- EXTRACT TO READ:
We can create a dictionary of cities and their corresponding countries using the rows where the ***country*** is not null.

In [None]:
dict_cities = df.loc[df['country'].notnull(), ['city', 'country']].set_index('city').to_dict()['country']

We now want to check if all the cities we need are in our dictionary.  
>Subtracting the dictionary keys to the set of the ***city*** values, find which cities are in the ***city*** column but not in the dictionary ***keys***.

In [None]:
# %load ../solutions/05_30.py

>Knowing that Bristol is in the United Kingdom, Gothenburg in Sweden, Graz in Austria, Lyon in France, Murcia in Spain and Parma in Italy, add some key-value pair to the dictionary ***dict_cities***.    
>You can either add each key-value pair or you can [update](https://python-reference.readthedocs.io/en/latest/docs/dict/update.html) dict_cities with another dictionary. 

In [None]:
# %load ../solutions/05_31.py

>Use this distionary to fill in some of the missing countries.

In [None]:
# %load ../solutions/05_32.py

>Get the count of the different values of the ***country*** column, showing the NaN values.

In [None]:
# %load ../solutions/05_33.py

We can see that there are only 4 NaN values. They correspond to bad data entries that we could "manually" correct. Feel free to add a few calls below and give it a try if you feel like it!

## Apply

>Write a function that returns ***single*** if the value passed is 1, and ***multiple*** otherwise.

In [None]:
# %load ../solutions/05_34.py

>Apply this function to the ***Attendees*** column.

In [None]:
# %load ../solutions/05_35.py

## Join

>Load the language data and assign it to languages (path: '../data/food_training/languages.csv')

In [None]:
# %load ../solutions/05_36.py

In [None]:
languages.head()

>Join df and languages to add the language information to df.  
>You can check the page about [merge, join and concatenation](https://pandas.pydata.org/pandas-docs/stable/user_guide/merging.html) or the merge method [documentation](https://pandas.pydata.org/pandas-docs/stable/reference/api/pandas.DataFrame.merge.html).

Human pose images with coordinates

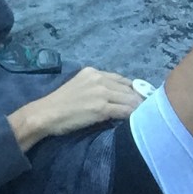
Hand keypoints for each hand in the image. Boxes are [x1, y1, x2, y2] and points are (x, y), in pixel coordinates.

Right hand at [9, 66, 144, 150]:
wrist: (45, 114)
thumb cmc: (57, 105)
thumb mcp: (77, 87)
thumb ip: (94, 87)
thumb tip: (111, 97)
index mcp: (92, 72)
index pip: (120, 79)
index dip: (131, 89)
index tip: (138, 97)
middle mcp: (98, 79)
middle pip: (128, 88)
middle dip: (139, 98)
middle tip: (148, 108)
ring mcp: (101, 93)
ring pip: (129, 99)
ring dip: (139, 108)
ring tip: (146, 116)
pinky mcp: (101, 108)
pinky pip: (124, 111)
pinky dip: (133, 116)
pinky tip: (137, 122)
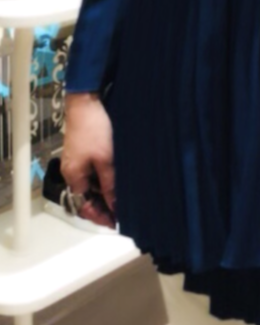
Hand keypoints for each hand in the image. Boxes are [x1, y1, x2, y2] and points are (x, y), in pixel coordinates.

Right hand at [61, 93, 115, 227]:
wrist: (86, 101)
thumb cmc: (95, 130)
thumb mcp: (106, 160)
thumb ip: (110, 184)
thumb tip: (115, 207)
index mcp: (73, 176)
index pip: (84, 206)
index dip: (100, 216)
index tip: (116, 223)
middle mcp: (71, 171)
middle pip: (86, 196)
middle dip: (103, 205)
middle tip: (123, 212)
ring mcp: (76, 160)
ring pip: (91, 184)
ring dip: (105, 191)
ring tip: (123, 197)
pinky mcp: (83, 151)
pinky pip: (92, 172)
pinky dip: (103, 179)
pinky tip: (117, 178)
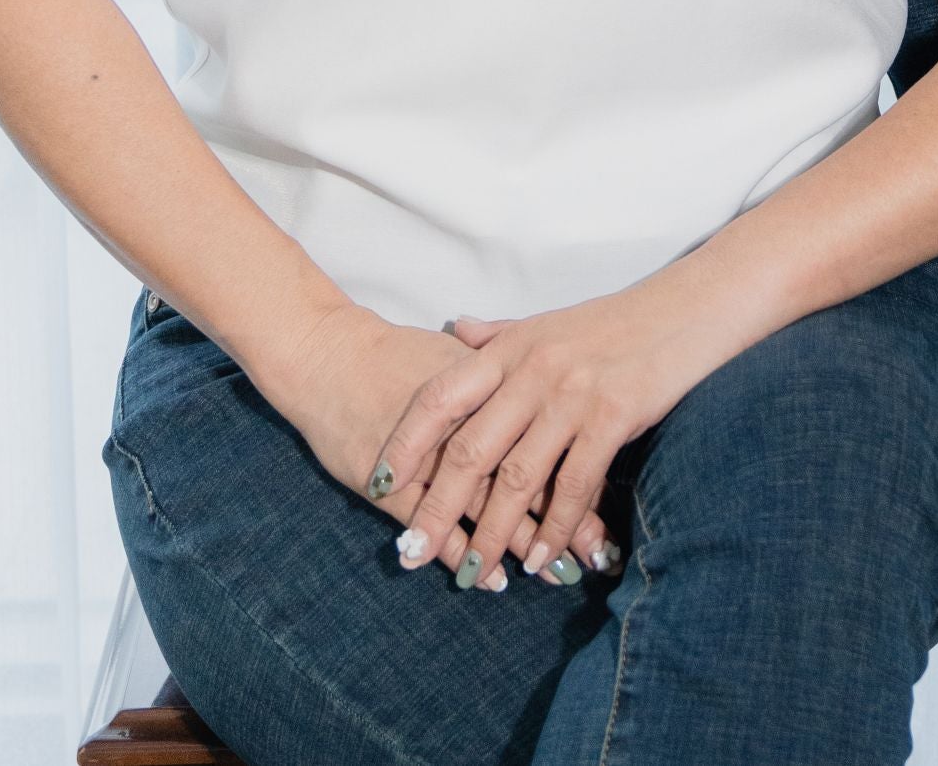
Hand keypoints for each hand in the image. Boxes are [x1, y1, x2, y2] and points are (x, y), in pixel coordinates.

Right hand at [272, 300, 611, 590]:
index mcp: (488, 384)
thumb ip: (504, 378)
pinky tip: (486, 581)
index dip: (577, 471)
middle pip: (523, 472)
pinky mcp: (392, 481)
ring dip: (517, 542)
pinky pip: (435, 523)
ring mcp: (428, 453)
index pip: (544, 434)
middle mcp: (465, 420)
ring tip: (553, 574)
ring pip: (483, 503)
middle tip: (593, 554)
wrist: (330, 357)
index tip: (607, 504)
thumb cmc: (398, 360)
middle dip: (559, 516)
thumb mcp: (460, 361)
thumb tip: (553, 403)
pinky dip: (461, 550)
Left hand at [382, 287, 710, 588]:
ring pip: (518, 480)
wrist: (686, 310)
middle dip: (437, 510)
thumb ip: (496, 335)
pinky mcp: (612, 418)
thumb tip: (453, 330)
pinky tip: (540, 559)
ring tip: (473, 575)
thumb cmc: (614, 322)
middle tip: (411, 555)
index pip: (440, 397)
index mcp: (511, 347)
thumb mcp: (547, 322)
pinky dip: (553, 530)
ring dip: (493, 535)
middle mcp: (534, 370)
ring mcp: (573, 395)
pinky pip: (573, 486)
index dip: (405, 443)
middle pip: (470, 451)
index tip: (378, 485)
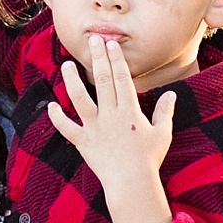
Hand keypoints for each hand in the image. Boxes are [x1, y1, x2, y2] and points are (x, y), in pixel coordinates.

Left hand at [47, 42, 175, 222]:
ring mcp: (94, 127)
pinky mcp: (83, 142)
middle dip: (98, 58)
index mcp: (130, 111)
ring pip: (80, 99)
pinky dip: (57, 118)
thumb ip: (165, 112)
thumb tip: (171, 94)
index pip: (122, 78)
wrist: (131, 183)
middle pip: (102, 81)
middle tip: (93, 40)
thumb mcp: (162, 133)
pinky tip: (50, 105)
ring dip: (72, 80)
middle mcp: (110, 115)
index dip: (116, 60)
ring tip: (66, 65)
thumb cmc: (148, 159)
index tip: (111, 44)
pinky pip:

- TASKS:
• 1. According to the pandas notebook, what is the purpose of subtracting the dictionary keys from the set of city values?
• 2. Continue the pandas notebook from the point where it stops.

- RESULTS IN ORDER:
• 1. The subtraction checks whether every needed city is in the dictionary. It shows which cities appear in the city column but are missing from the dictionary keys.

• 2.
In [None]:
# %load ../solutions/05_37.py

>Drop the ***Country*** column from df.

In [None]:
# %load ../solutions/05_38.py

## Date time

>Check the dtype of the ***DateFrom***.

In [None]:
# %load ../solutions/05_39.py

***DateFrom*** and ***DateTo*** are objects.  
>Convert these two columns to ***datetime*** format.

In [None]:
# %load ../solutions/05_40.py

Note: We could have used the parameter *parse_dates* when loading data.  
We can now use these columns to filter or do some calculation.
>Display the rows where the training started after the first February 2017.

In [None]:
# %load ../solutions/05_41.py

>Create a ***duration*** column with the duration of the training.

In [None]:
# %load ../solutions/05_42.py

>Create a ***month*** column indicating which month the training started.  
>Plot an histogram of the ***month*** column.

In [None]:
# %load ../solutions/05_43.py

## Sorting values

>Sort df in alphabetical order of ***cities***.

In [None]:
# %load ../solutions/05_44.py

>Sort df by ascending ***duration*** and descending number of ***Attendees***.

In [None]:
# %load ../solutions/05_45.py

We can see that there was a couple of issues with dates data entry...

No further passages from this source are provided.